## Prompt A
Reproduce word for word the stretch of the passage on Yuke's from "Yuke's Co. Ltd." through "roster of wrestlers.".

## Text excerpt
──────────

Yuke's Co. Ltd. is a Japanese video game developer based in Osaka. It was established on 26 February 1993 by Yukinori Taniguchi. The company is best known for developing the WWE video game series, based on the professional wrestling promotion of the same name, until 2018.

History
Founded in 1993, Yuke's was named after founder Yukinori Taniguchi's high school nickname. The first two games that the company developed were the platform game Hermie Hopperhead and the pro wrestling game Toukon Retsuden. The latter title was a best-seller in Japan. Though Activision purchased the rights to publish the game in North America and began localization work, only the first game was localized, becoming Power Move Pro Wrestling with a different roster of wrestlers.

Beginning in 2000, Yuke's began to develop wrestling games for THQ based on the World Wrestling Federation (WWF; now WWE). They were recommended to THQ by Aki, who had developed their own line of wrestling games.

From 2005 to 2012, Yuke's owned 54% of New Japan Pro-Wrestling, the top professional wrestling promotion in Japan.

──────────

## Data to use
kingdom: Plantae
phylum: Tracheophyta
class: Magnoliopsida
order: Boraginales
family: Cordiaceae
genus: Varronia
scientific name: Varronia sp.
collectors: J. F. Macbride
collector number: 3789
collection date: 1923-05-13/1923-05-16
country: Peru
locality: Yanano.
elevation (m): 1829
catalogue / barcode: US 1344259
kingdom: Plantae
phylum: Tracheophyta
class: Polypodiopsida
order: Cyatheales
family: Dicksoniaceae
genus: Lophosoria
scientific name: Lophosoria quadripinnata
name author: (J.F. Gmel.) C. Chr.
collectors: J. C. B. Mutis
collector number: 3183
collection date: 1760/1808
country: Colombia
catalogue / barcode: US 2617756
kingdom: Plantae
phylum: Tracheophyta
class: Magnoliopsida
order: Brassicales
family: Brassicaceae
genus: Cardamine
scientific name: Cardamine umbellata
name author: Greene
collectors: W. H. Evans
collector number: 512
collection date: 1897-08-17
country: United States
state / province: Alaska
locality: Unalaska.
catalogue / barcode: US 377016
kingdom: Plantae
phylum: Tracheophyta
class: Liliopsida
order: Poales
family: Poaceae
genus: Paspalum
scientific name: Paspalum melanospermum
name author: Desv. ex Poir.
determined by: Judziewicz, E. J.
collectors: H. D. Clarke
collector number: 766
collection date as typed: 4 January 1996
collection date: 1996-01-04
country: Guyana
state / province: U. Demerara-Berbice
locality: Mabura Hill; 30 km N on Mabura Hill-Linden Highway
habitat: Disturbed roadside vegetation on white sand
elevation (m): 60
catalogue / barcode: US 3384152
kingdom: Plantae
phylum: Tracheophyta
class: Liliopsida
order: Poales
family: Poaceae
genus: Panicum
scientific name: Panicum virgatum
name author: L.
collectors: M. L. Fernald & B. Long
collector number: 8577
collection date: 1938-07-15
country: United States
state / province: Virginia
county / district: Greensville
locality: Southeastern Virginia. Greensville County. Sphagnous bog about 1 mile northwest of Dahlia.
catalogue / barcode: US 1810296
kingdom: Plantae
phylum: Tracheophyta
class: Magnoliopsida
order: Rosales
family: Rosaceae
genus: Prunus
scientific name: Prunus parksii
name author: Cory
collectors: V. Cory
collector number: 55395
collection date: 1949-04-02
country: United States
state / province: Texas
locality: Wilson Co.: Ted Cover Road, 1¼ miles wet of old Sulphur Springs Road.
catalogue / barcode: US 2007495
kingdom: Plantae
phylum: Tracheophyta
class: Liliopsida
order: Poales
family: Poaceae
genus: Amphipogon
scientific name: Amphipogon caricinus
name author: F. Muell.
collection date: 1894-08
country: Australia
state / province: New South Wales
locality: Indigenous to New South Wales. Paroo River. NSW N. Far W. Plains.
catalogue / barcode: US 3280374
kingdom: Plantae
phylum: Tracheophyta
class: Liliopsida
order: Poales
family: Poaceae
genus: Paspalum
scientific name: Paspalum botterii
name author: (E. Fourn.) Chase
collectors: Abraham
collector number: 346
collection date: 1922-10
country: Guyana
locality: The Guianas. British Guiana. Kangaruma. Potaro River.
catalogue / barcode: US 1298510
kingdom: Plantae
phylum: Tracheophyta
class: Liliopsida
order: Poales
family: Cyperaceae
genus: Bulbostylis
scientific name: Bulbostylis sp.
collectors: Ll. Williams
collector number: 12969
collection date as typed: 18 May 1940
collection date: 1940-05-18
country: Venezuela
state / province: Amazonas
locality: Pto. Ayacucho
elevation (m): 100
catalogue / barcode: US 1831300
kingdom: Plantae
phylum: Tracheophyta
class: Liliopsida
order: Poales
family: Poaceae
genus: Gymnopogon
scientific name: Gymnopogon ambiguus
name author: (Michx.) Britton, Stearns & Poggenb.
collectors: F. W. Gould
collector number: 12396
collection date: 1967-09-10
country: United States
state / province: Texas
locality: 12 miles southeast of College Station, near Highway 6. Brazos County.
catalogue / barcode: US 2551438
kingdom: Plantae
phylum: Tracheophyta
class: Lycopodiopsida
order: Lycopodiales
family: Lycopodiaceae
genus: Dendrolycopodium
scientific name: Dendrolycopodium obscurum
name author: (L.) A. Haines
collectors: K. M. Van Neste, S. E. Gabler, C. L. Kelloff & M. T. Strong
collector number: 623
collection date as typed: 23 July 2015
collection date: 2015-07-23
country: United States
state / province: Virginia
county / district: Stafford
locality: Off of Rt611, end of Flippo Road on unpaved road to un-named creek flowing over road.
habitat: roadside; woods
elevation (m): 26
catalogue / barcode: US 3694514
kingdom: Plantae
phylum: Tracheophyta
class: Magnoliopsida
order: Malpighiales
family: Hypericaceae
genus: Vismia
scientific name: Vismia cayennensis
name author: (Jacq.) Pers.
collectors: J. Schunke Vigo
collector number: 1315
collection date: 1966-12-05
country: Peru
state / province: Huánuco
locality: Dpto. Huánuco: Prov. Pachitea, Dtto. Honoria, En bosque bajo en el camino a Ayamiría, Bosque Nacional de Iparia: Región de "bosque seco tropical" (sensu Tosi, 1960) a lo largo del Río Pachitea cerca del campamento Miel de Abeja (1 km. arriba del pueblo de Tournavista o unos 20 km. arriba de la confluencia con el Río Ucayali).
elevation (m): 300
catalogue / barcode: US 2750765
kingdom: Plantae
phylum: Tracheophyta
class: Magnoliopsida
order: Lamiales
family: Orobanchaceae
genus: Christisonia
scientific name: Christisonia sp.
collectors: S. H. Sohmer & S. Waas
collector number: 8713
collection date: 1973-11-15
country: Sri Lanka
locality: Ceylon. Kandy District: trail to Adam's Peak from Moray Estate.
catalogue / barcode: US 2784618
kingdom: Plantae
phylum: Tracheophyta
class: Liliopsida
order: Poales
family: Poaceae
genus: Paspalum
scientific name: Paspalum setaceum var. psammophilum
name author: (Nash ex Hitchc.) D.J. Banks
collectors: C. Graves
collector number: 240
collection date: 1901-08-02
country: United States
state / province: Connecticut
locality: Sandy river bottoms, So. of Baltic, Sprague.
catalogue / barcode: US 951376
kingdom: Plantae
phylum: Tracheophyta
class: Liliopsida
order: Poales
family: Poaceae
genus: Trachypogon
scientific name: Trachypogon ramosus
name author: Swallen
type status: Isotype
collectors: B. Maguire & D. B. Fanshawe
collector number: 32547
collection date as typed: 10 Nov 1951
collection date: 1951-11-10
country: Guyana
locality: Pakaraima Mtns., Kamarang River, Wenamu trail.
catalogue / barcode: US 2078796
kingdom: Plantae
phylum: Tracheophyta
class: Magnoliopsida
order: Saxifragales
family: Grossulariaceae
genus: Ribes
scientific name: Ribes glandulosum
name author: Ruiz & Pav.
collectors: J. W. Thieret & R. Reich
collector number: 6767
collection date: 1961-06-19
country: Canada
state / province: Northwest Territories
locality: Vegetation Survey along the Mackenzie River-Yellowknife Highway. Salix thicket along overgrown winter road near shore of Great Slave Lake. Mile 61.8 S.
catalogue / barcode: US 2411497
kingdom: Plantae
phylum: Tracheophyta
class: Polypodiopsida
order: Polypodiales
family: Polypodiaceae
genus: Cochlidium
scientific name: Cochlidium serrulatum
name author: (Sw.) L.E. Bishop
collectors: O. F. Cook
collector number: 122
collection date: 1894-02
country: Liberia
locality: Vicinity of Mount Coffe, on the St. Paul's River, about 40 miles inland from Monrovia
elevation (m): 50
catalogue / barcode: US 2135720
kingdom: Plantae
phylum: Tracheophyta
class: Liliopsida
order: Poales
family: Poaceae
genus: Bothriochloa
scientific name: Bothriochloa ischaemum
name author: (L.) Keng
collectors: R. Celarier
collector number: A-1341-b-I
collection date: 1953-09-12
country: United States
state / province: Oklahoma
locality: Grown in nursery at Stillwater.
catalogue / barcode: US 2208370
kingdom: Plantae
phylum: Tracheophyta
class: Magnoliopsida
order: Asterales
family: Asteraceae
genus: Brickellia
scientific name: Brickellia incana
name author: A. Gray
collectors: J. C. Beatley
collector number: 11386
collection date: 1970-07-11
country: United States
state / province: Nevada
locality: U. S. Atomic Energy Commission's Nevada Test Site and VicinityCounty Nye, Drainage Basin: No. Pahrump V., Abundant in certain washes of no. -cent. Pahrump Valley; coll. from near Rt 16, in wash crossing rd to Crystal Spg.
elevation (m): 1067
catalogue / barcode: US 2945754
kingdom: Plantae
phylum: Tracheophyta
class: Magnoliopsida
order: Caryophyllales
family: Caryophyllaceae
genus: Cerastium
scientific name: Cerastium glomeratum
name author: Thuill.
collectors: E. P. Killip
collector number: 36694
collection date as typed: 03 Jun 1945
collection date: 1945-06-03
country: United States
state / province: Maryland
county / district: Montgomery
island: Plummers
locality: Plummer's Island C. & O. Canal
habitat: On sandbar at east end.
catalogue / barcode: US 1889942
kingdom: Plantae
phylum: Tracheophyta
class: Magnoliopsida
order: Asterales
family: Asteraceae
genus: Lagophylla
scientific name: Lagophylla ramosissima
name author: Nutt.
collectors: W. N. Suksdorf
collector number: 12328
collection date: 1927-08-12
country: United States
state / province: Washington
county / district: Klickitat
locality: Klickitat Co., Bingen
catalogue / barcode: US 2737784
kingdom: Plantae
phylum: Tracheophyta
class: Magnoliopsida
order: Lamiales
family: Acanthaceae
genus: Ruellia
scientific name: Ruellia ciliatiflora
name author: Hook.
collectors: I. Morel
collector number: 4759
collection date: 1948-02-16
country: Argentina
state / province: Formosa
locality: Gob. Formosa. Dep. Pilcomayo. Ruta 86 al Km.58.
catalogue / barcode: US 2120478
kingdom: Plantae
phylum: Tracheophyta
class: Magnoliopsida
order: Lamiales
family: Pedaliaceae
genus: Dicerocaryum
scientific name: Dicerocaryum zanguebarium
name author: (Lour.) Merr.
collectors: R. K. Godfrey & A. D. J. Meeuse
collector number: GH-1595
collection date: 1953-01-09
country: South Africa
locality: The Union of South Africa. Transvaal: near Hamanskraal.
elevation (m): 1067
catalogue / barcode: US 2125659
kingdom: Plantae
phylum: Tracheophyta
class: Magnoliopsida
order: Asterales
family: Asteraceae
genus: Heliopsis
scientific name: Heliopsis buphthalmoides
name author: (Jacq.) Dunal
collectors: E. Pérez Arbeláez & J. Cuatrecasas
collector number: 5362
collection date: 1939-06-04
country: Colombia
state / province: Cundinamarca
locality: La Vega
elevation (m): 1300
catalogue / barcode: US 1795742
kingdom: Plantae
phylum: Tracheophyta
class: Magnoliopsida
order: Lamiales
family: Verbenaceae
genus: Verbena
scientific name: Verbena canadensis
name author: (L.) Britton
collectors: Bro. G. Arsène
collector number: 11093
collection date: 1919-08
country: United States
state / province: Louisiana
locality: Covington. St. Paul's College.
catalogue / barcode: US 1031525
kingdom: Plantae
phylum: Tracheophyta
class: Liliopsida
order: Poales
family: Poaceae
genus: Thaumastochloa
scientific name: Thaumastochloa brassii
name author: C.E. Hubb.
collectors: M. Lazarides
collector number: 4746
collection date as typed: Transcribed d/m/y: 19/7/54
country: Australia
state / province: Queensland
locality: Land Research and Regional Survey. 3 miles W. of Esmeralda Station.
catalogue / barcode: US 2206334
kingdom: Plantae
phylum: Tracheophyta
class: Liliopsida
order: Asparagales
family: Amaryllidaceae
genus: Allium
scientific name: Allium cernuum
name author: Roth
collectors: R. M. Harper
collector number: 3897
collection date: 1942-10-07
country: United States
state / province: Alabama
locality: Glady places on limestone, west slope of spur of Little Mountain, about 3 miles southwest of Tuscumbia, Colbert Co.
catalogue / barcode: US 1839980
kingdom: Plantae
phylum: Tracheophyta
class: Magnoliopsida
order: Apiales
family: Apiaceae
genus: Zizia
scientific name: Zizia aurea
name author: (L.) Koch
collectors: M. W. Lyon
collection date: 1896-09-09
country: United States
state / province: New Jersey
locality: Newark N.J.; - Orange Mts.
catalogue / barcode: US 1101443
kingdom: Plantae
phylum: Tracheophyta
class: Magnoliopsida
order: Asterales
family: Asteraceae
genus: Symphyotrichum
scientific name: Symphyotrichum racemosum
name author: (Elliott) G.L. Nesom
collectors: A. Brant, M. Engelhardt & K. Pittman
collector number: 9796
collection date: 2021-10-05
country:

──────────

## Prompt B
Quote exactly the stretch of the rows from the line containing "collection date: 1940-05-18" through the line containing "genus: Gymnopogon", including both of those lines.

## Worked solution A
Yuke's Co. Ltd. is a Japanese video game developer based in Osaka. It was established on 26 February 1993 by Yukinori Taniguchi. The company is best known for developing the WWE video game series, based on the professional wrestling promotion of the same name, until 2018.

History
Founded in 1993, Yuke's was named after founder Yukinori Taniguchi's high school nickname. The first two games that the company developed were the platform game Hermie Hopperhead and the pro wrestling game Toukon Retsuden. The latter title was a best-seller in Japan. Though Activision purchased the rights to publish the game in North America and began localization work, only the first game was localized, becoming Power Move Pro Wrestling with a different roster of wrestlers.

## Worked solution B
collection date: 1940-05-18
country: Venezuela
state / province: Amazonas
locality: Pto. Ayacucho
elevation (m): 100
catalogue / barcode: US 1831300
kingdom: Plantae
phylum: Tracheophyta
class: Liliopsida
order: Poales
family: Poaceae
genus: Gymnopogon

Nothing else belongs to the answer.